A cylindrical joint is a two degree-of-freedom kinematic pair used in mechanisms. Cylindrical joints provide one translation and one rotation function. They are commonly used in many places, such as shock absorber tubes and rods and hydraulic cylinder/rod pairs.

  1. If the Joints panel is not currently displayed, select the desired joint by clicking on it in the Project Browser or in the modeling window.
    The Joints panel is automatically displayed.
  2. From the Connectivity tab, click Body 1 and pick a body from the modeling window, or double-click Body 1 to open the Model Tree (from which the desired body can be selected).
    Note: If the selected joint is a pair entity, first distinguish between the Left and Right tabs in the panel, and then edit the properties. When defining a pair joint, use pair entities for Body, Origin, etc.
  3. Similarly, click Body 2 and select the desired body from the modeling window (or use the Model Tree).
  4. Click the Point collector (under Origin) and select a point from the modeling window, or double click the Point collector to open the Model Tree (from which the desired point can be selected).
  5. Specify the alignment axis for the joint.
    • Point - Select a point that lies along the desired alignment axis in the modeling window or double-click Point and choose a point from the Model Tree.
    • Vector - If the alignment axis for the joint is along any of the global axes, then the global x, y,or z axis can be selected by clicking on the desired axis in the modeling window (or by double-clicking Vector and browsing through the Model Tree).
  6. Define initial conditions.
    1. Click the Initial Conditions tab on the panel.
    2. Activate the Translation and/or Rotation check boxes.

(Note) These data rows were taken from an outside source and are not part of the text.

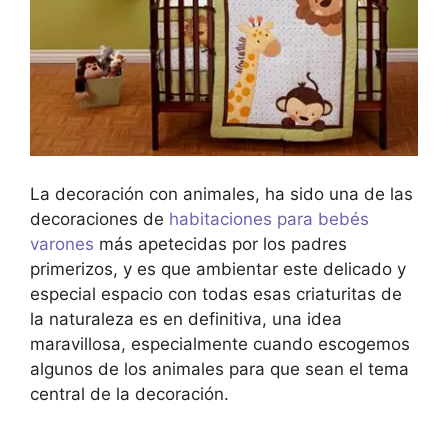
La decoración con animales, ha sido una de las
decoraciones de
habitaciones para bebés
varones
más apetecidas por los padres
primerizos, y es que ambientar este delicado y
especial espacio con todas esas criaturitas de
la naturaleza es en definitiva, una idea
maravillosa, especialmente cuando escogemos
algunos de los animales para que sean el tema
central de la decoración.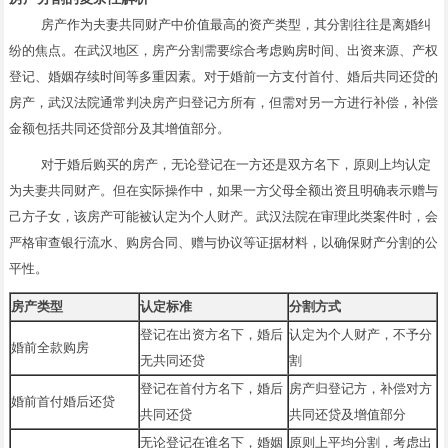
房产作为夫妻共同财产中价值最高的资产类型，其分割往往是离婚纠
纷的焦点。在武汉地区，房产分割需要综合考虑购房时间、出资来源、产权
登记、婚姻存续时间等多重因素。对于婚前一方支付首付、婚后共同还贷的
房产，武汉法院通常判决房产归登记方所有，但需对另一方进行补偿，补偿
金额包括共同还贷部分及其增值部分。
对于婚后购买的房产，无论登记在一方还是双方名下，原则上均认定
为夫妻共同财产。但在实际操作中，如果一方父母全额出资且明确表示赠与
己方子女，该房产可能被认定为个人财产。武汉法院在审理此类案件时，会
严格审查银行流水、购房合同、赠与协议等证据材料，以确保财产分割的公
平性。
房产类型
认定标准
分割方式
登记在出资方名下，婚后
认定为个人财产，不予分
婚前全款购房
无共同还贷
割
登记在首付方名下，婚后
房产归登记方，补偿对方
婚前首付婚后还贷
共同还贷
共同还贷及增值部分
无论登记在谁名下，婚姻
原则上平均分割，考虑出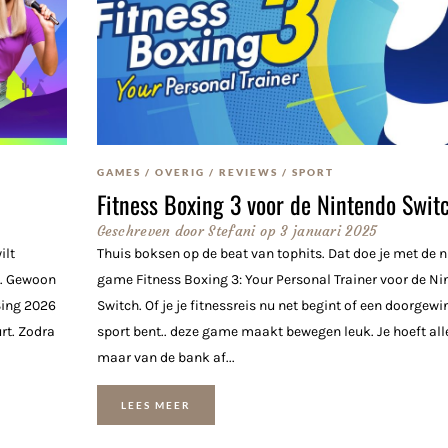
GAMES
/
OVERIG
/
REVIEWS
/
SPORT
Fitness Boxing 3 voor de Nintendo Swit
Geschreven door
Stefani
op
3 januari 2025
ilt
Thuis boksen op de beat van tophits. Dat doe je met de 
s. Gewoon
game Fitness Boxing 3: Your Personal Trainer voor de N
 Sing 2026
Switch. Of je je fitnessreis nu net begint of een doorgewi
urt. Zodra
sport bent.. deze game maakt bewegen leuk. Je hoeft al
maar van de bank af...
LEES MEER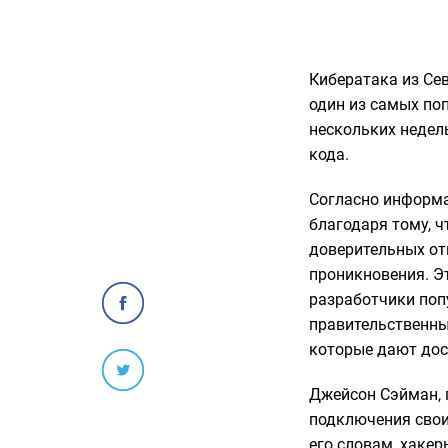
Кибератака из Се
один из самых по
нескольких недел
кода.
Согласно информа
благодаря тому, 
доверительных от
проникновения. Э
разработчики поп
правительственны
которые дают дос
Джейсон Сэйман, 
подключения свои
его словам, хаке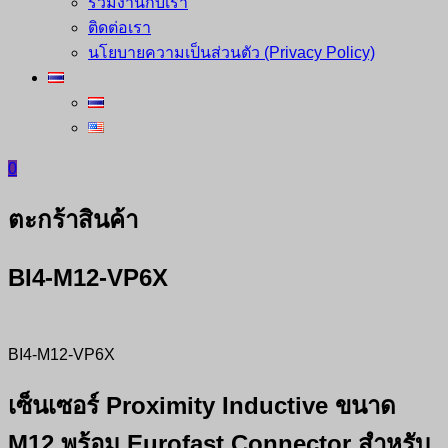
ร่วมงานกับเรา
ติดต่อเรา
นโยบายความเป็นส่วนตัว (Privacy Policy)
0
ตะกร้าสินค้า
BI4-M12-VP6X
BI4-M12-VP6X
เซ็นเซอร์ Proximity Inductive ขนาด
M12 พร้อม Eurofast Connector สำหรับ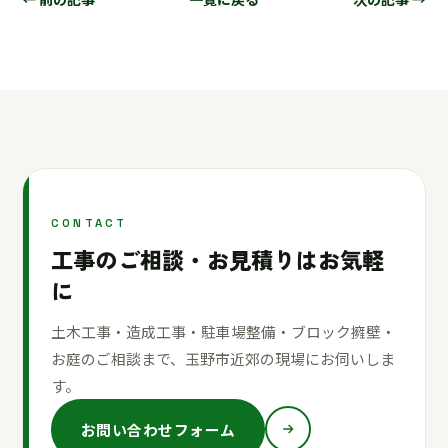
CONTACT
工事のご相談・お見積りはお気軽
に
土木工事・造成工事・駐車場整備・ブロック擁壁・
お庭のご相談まで、玉野市近郊の現場にお伺いしま
す。
お問い合わせフォーム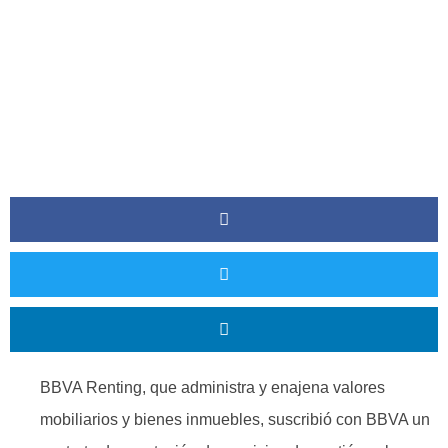
BBVA Renting, que administra y enajena valores
mobiliarios y bienes inmuebles, suscribió con BBVA un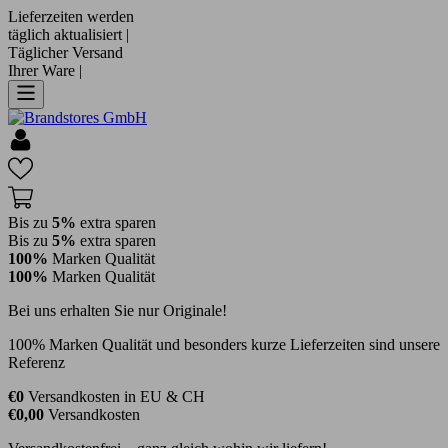
Lieferzeiten werden
täglich aktualisiert |
Täglicher Versand
Ihrer Ware |
Bis zu
5%
extra sparen
Bis zu
5%
extra sparen
100%
Marken Qualität
100%
Marken Qualität
Bei uns erhalten Sie nur Originale!
100% Marken Qualität und besonders kurze Lieferzeiten sind unsere
Referenz
€0
Versandkosten in EU & CH
€0,00
Versandkosten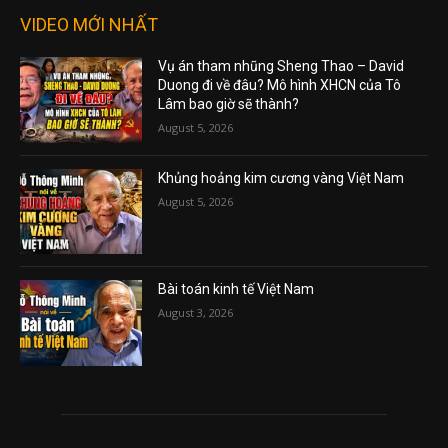
VIDEO MỚI NHẤT
Vụ án tham nhũng Sheng Thao – David
Duong đi về đâu? Mô hình XHCN của Tô
Lâm bao giờ sẽ thành?
August 5, 2026
Khủng hoảng kim cương vàng Việt Nam
August 5, 2026
Bài toán kinh tế Việt Nam
August 3, 2026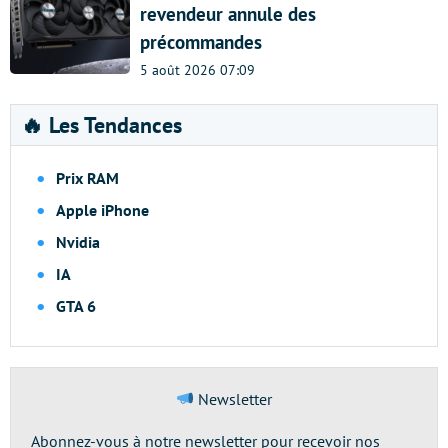
revendeur annule des
précommandes
5 août 2026 07:09
🔥 Les Tendances
Prix RAM
Apple iPhone
Nvidia
IA
GTA 6
Newsletter
Abonnez-vous à notre newsletter pour recevoir nos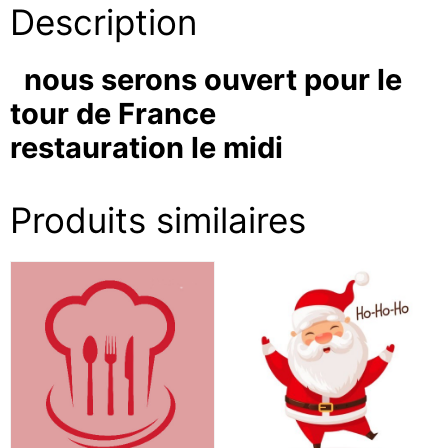
Description
nous serons ouvert pour le
tour de France
restauration le midi
Produits similaires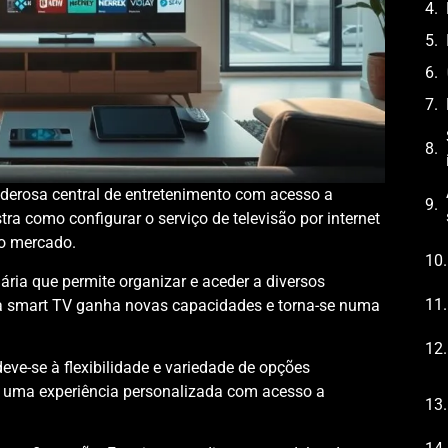
oderosa central de entretenimento com acesso a
ra como configurar o serviço de televisão por internet
do mercado.
ria que permite organizar e aceder a diversos
a smart TV ganha novas capacidades e torna-se numa
deve-se à flexibilidade e variedade de opções
de uma experiência personalizada com acesso a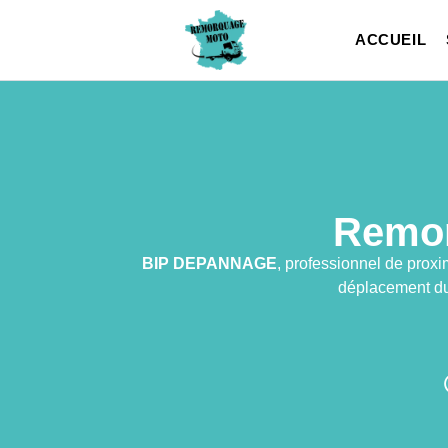
ACCUEIL
Remor
BIP DEPANNAGE
, professionnel de prox
déplacement du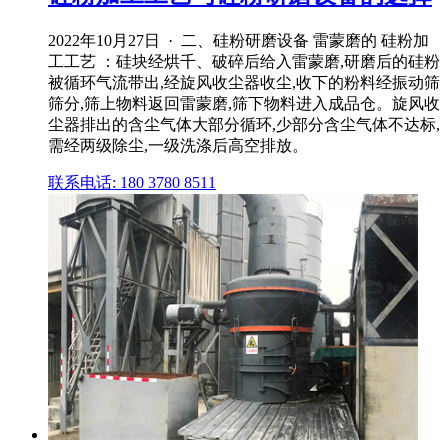
2022年10月27日 · 二、硅粉研磨设备 雷蒙磨的 硅粉加
工工艺 ：硅块经烘千、破碎后给入雷蒙磨,研磨后的硅粉
被循环气流带出,经旋风收尘器收尘,收下的粉料经振动筛
筛分,筛上物料返回雷蒙磨,筛下物料进入成品仓。旋风收
尘器排出的含尘气体大部分循环,少部分含尘气体不达标,
需经两级除尘,一级洗涤后高空排放。
联系电话: 180 3780 8511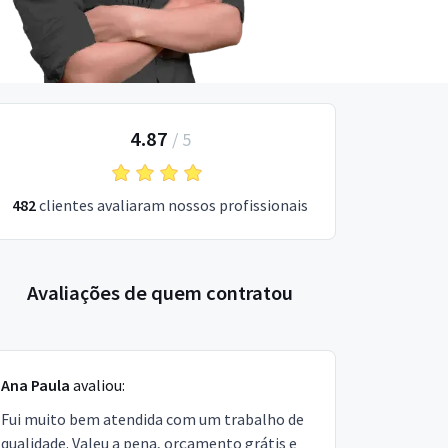
4.87
/
5
482
clientes avaliaram nossos profissionais
Avaliações de quem contratou
Ana Paula
avaliou:
Fui muito bem atendida com um trabalho de
qualidade. Valeu a pena, orçamento grátis e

    3. Enter values for displacement and velocity.
  7. Specify the frictional properties for the joint.
    1. Activate the Use Friction check box from the Friction Properties tab.
      The Friction Properties tab displays.
    2. Specify the friction coefficients, effect options, and geometrical parameters.
      • The Stiction Transition Velocity determines the velocity at which the friction regime transitions from stiction to dynamic friction.
      • Force Preload: Specify the preload force in the joint (*if a preload effect is activated).
      • Pin Radius: Specify the pin radius for a revolute, cylindrical, or universal joint.
      • Torque Preload: Specify the preload torque in the joint (*if a preload effect is activated).
      • Initial Overlap: Specify the initial overlap of the sliding bodies connected by the joint.
      • Overlap Delta: Specify the overlap of the joint, as the connecting bodies slide.
    1. Click the LuGre Parameters tab and input desired values.
      MotionSolve uses the LuGre (Lundt-Grenoble) model for friction. Refer to the MotionSolve Force_JointFriction modeling statement for additional details.
      • Bristle stiffness: Specify the bristle stiffness in the LuGre model. This models the stiffness resisting micro-deformation in the friction element.
      • Damping Coefficient: Specify the damping coefficient for the pre-displacement (or stiction) regime. This damps out bristle vibrations in the pre-displacement regime.
      • Viscous Coefficient: Specify the coefficient for the viscous damping force that occurs when relative sliding actually begins. This is responsible for the increase in friction force with the increase in the slip velocity.
If editing a compliant joint, see Edit Compliant Joints or Bushings. To edit user-defined properties, see Edit User-Defined Joints.